Yine Erdoğan için şans ise AB ile imzalanmış olan Suriyelilerin Türkiye’de kalmasını sağlayan geri kabul anlaşmasının hala yürürlükte olması.
Bu iki nedenden dolayı, AB de, ABD’de Türkiye’de siyasetin, demokrasi ve özgürlüklerin alanının daraltılmasını dert etmiyor. 19 Mart’ta İmamoğlu’nun gözaltına alınıp tutuklanmasına çok yüksek bir sesle itiraz etmiyorlar.
Hükümetin bazı bakanları ülkedeki ekonomik krizin aşılmasında belli bir ölçeğin altında olup zarar eden şirketlerin Çinlilere satılarak, ülkeye kaynak girişini hedefledikleri bilgisi gerçek bile olsa bunun ekonomimizi kurtarmaya ne kadar yeter ve ne kadar sürdürülebilir onu da kestirmek güç.
***
Küresel sistemde ortaya çıkan belirsizlik hali görüldüğü gibi Türkiye’ye küresel hiyerarşide yukarıya çıkmasının yolunu açmıyor ama aşağıya da düşmesine yol açmıyor.

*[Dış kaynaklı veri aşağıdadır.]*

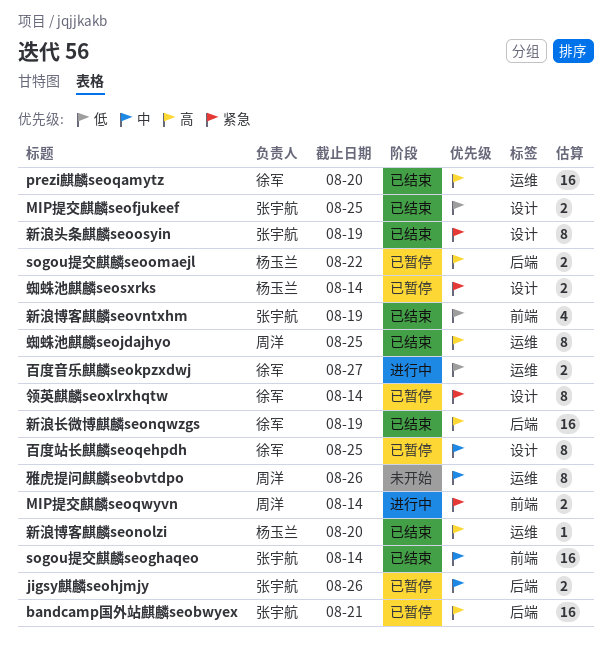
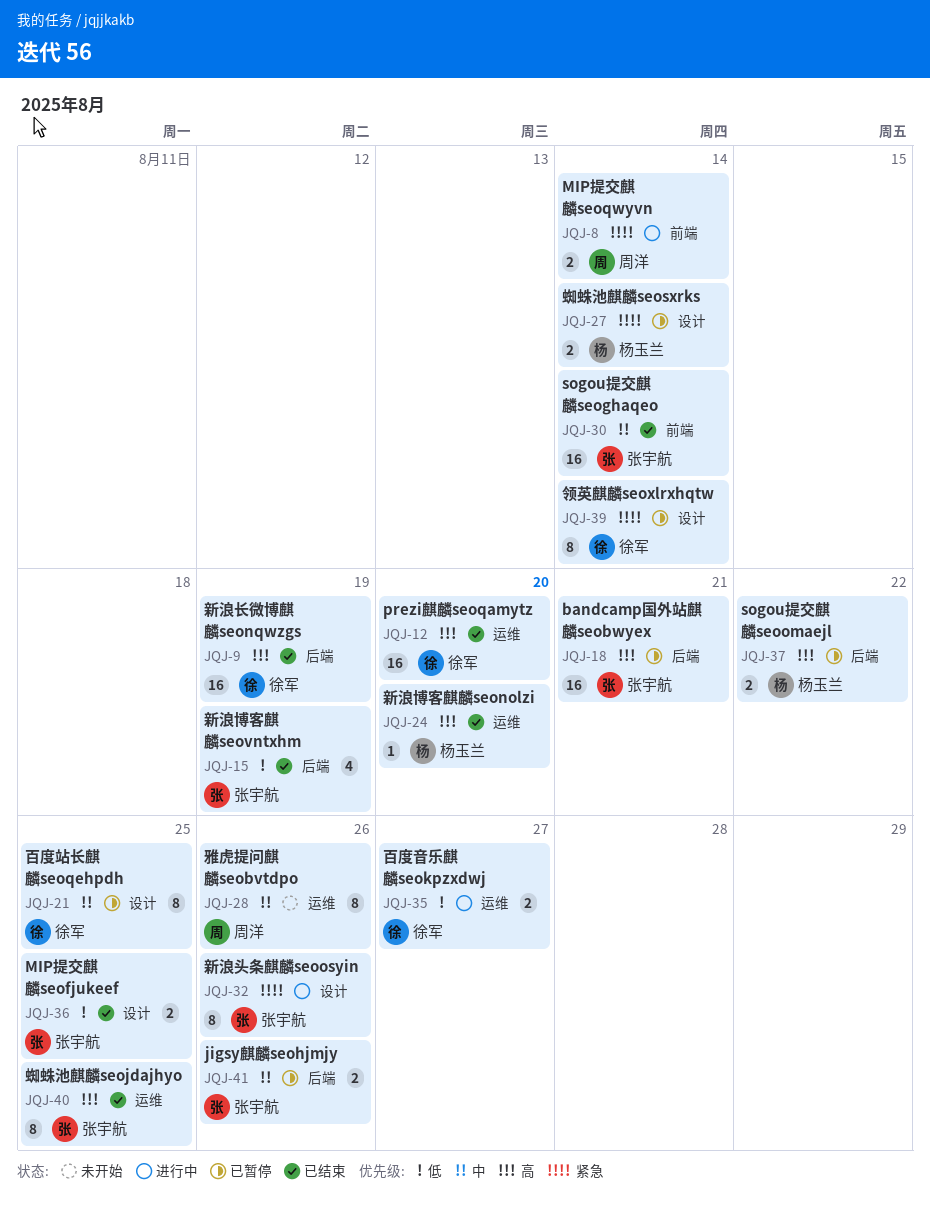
新浪博客麒麟seovntxhm, label: 前端 -> 后端
新浪头条麒麟seoosyin, status: 已结束 -> 进行中
新浪头条麒麟seoosyin, due: Aug 19 -> Aug 26
蜘蛛池麒麟seojdajhyo, owner: 周洋 -> 张宇航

Yol açmıyor ama özellikle güneyimizde bazı alanlarda sıkışmamıza yol açıyor.
PKK’nin silah bırakmasına karşılık Suriye’de adı konulmamış bir federasyona gidiyor ve bölgedeki Kürt bölgesi de büyük ölçüde İsrail himayesine giriyor. Görünen o ki, Bahçeli, Öcalan üzerinden bu etkiyi kırmaya çalışıyor. Yani Suriye’de sıkışma durumu söz konusu.
Yine Türki Cumhuriyetlerin Güney Kıbrıs’ı tanımasına karşı, hükümetten toplumu tatmin eden bir açıklama gelmiş değil. Bize çok yakın diye övündüğümüz, yönetime yakın ailelerin Kanal İstanbul çevresine büyük araziler aldığı söylenen Katar, İsrail ve Güney Kıbrıs ile Akdeniz’de askeri tatbikat yapıyor, ortak petrol arıyor. Özetle Akdeniz’de de bir sıkışma söz konusu.
Burada hemen bir parantez açarak Dışişleri Bakanı Hakan Fidan’ın gündemini bilmesek de bugün Katar’a gideceğini belirtelim.
Özetle ortaya çıkan belirsizlik halinin Türkiye lehine olmamasının iki temel nedeni var. İlki zayıf ekonomi, ikincisi de toplumsal meşruiyeti tartışılmaya açılmış bir iktidarın varlığıdır.
Hükümetin bazı bakanları ülkedeki ekonomik krizin aşılmasında belli bir ölçeğin altında olup zarar eden şirketlerin Çinlilere satılarak, ülkeye kaynak girişini hedefledikleri bilgisi gerçek bile olsa bunun ekonomimizi kurtarmaya ne kadar yeter ve ne kadar sürdürülebilir onu da kestirmek güç.
Sonuç olarak üstteki iki konuda iyileşme olmadığı sürece Türkiye’nin bulunduğu bölgede siyaseten etkili olma şansı hayli düşük görünüyor.